Кстати, Вывиховна уехала первой. Уехала, оставив всех в шоке. Она утром вошла в кухню, выбрав момент, когда все в сборе, и, нагло ухмыляясь, сообщила: «Можешь забирать своего домкома, Таисия. Увлечения проходят быстро. Кстати, – она оглядела всех на кухне и, выдержав паузу, доложила: – До колен болтается, но не поднимается! Поэтому-то ты и злая такая, Таисия. Так что бери его взад. А я выхожу замуж за большого человека. Не в смысле, чего у него в штанах, а по положению. Вы еще обо мне услышите. Желаю счастья в личной жизни и успехов в труде!» И, повернувшись на каблучках, вышла. А уже через час рабочие выносили ее вещички, а она садилась в «Победу» и заливисто, показушно хохотала. Ее сопровождал человек в солидном костюме и со злым желчным лицом.

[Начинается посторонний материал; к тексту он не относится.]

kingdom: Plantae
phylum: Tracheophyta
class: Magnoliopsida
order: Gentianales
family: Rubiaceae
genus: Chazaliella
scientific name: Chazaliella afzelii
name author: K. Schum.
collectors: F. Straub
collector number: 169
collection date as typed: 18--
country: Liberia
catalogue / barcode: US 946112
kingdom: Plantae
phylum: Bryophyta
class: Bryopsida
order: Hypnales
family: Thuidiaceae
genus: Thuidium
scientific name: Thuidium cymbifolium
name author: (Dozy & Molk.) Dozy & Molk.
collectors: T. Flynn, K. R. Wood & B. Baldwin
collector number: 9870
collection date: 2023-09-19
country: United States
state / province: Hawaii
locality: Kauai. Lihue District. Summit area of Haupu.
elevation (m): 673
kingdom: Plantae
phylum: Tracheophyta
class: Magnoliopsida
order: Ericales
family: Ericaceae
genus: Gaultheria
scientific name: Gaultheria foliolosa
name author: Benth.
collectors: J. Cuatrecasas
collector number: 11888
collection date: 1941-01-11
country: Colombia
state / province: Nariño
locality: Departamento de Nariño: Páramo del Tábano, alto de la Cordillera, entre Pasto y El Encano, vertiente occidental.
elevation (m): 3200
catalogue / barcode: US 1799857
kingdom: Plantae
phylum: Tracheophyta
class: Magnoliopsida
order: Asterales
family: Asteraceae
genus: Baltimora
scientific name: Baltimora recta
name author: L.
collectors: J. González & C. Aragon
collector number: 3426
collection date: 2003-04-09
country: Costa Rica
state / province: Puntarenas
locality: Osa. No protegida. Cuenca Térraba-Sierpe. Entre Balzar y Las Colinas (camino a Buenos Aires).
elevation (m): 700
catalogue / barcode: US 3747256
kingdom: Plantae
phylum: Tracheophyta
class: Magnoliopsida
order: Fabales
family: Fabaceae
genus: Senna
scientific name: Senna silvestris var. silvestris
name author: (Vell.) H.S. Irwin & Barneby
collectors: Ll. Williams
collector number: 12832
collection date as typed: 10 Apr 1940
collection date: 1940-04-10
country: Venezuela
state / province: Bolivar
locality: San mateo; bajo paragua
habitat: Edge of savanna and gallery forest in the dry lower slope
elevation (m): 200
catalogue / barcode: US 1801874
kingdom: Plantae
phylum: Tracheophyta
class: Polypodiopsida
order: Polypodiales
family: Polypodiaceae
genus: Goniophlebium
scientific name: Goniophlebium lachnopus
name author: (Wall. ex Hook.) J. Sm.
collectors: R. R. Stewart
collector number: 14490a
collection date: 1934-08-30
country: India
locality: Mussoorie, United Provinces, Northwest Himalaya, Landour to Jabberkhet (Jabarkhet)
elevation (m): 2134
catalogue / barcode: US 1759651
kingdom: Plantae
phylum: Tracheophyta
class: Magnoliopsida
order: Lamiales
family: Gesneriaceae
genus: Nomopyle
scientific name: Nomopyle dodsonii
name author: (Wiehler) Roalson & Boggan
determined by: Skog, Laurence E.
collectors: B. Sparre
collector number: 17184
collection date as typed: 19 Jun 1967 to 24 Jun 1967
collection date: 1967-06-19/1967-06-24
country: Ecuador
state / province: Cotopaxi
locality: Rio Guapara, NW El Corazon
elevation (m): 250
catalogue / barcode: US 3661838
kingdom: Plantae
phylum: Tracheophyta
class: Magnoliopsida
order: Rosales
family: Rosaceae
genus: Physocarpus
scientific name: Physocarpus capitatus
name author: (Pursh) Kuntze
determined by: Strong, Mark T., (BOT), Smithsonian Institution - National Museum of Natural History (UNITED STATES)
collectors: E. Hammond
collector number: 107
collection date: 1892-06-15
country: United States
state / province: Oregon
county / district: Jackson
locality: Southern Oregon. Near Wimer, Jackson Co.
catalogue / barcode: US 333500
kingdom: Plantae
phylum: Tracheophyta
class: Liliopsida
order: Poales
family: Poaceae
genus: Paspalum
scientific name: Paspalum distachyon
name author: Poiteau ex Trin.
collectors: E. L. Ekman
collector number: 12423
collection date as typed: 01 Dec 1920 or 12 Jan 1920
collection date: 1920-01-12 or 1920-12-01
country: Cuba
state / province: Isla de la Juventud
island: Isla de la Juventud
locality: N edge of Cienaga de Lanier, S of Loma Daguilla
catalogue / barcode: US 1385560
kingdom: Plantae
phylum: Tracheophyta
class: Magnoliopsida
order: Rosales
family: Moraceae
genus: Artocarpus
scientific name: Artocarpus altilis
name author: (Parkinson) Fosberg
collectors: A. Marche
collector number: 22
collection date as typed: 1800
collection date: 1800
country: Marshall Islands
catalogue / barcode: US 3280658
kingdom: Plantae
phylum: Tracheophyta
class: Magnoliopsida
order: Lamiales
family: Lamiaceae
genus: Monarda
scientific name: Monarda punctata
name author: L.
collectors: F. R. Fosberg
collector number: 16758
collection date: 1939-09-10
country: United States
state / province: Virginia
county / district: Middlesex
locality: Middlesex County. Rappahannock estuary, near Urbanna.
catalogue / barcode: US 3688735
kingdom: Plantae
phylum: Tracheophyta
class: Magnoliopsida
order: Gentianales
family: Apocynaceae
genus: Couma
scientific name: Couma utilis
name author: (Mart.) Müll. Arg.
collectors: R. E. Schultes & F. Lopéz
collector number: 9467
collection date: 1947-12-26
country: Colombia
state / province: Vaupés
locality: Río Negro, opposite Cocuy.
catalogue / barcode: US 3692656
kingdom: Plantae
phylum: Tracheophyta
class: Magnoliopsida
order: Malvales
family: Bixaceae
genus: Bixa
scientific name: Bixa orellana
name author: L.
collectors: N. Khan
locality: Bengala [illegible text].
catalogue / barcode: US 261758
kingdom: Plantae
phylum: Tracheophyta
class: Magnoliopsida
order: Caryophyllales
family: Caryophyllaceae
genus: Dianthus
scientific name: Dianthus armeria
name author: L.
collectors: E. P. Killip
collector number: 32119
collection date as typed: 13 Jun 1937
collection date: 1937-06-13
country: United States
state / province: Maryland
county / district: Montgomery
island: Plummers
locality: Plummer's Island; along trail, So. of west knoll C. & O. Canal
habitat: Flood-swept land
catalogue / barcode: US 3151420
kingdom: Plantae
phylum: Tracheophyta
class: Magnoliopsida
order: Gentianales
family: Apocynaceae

Домком обратился к народу с речью, где подверг обструкции свое увлечение, дал анализ случившемуся и вверил собственную судьбу и себя самого общественности. И сказал еще, что никогда не верил в черные силы и духов. Но теперь, став невинной жертвой колдовства и бесовщины, открыто заявляет, что есть силы зла и он был околдован ведьмой. Речь имела широкий резонанс. Домком так искренне и чистосердечно каялся и даже всплакнул, что многие бабы стали кивать головами. Мужики, ясное дело, втайне его поддерживали, потому что на стороне дьявольские утехи были почти у всех, и их тоже не по собственной воле околдовывали ведьмы и колдуньи.
Оставим на время жизнь взрослую. Хотя она была определяющей для нас, ребятни. Мы были ее придатком, и всякое самое малое настроение взрослых отбрасывало на нас свою тень. И если Евдокимов старший гонял всю ночь свою толстую жену, то вместе с ней метались по соседям и трое его ребятишек. А Санька Акиньшин, только раз сунувшийся защитить маманьку от побоев, получил сперва от полоумного отца, а наутро и от матери, вставшей на защиту мужа-тирана. Черт их всех, взрослых, разберет! Потому двор и дворовая жизнь были единственно понятным и освоенным миром, где каждый знал свое место, степень дозволенного, где видна была и понятна всем и твоя сила, и твоя пригодность, и все твои хоть и детские, но человеческие качества.
Правды ради надо сознаться, что человеческого в наших проявлениях было все-таки мало. И то ли взрослый и суровый мир породил нас такими, то ли сами дети входят в жизнь жестокими, чтобы, повзрослев, продолжить творящиеся в мире злобу и несправедливость, указывая себе и всем, что сила решает все, что хитрость и лесть – основные правила выживания. Так что от старших детки редко уходят в противоположном направлении, а закон Нью… кого-то о том, что яблоко от яблони недалеко падает, верней всех законов уголовного кодекса. Но мы в те давние детские времена на это на все внимания не обращали, пользуясь любой возможностью слинять из дома и провалиться в собственный мир, где не было ни философии, ни угрызений совести, ни великих потрясений, ни смертельных обид. Все прощалось, потому что все забывалось. Даже человеческая смерть воспринималась легко и весело. А главное – с необыкновенным интересом. И когда сбрасывали кошку с пожарной вышки, и когда, растворив все найденные таблетки и создав новый вид лекарства, вводили его настоящим шприцем пойманным мышам, чувствуя себя академиками Павловыми, – во всем был простой интерес: выживет или умрет? Почему-то все умирало. И только собственная боль изредка наводила на мысль, что, может быть, больно и другим. Но боль все чувствовали по-разному. И все-таки чужие страдания так далеки от тебя, а иногда и вовсе незаметны, что, забыв о них, мы, пользуясь безнаказанностью, творили свои глупые и злобные эксперименты. Да и как не экспериментировать, когда учительница биологии велела принести лягушек и на уроке показывала, как, расчленив беднягу, пускать в мышцу ток и, глядя на сокращения сухожилий, вникать в сущность биопроцессов. Так что после этих садистских опытов надувание лягушки через соломинку и рассшибание ее пузатого тельца о дерево или стену, чтобы слышен был взрыв ее брюха, было самым невинным и обычным делом.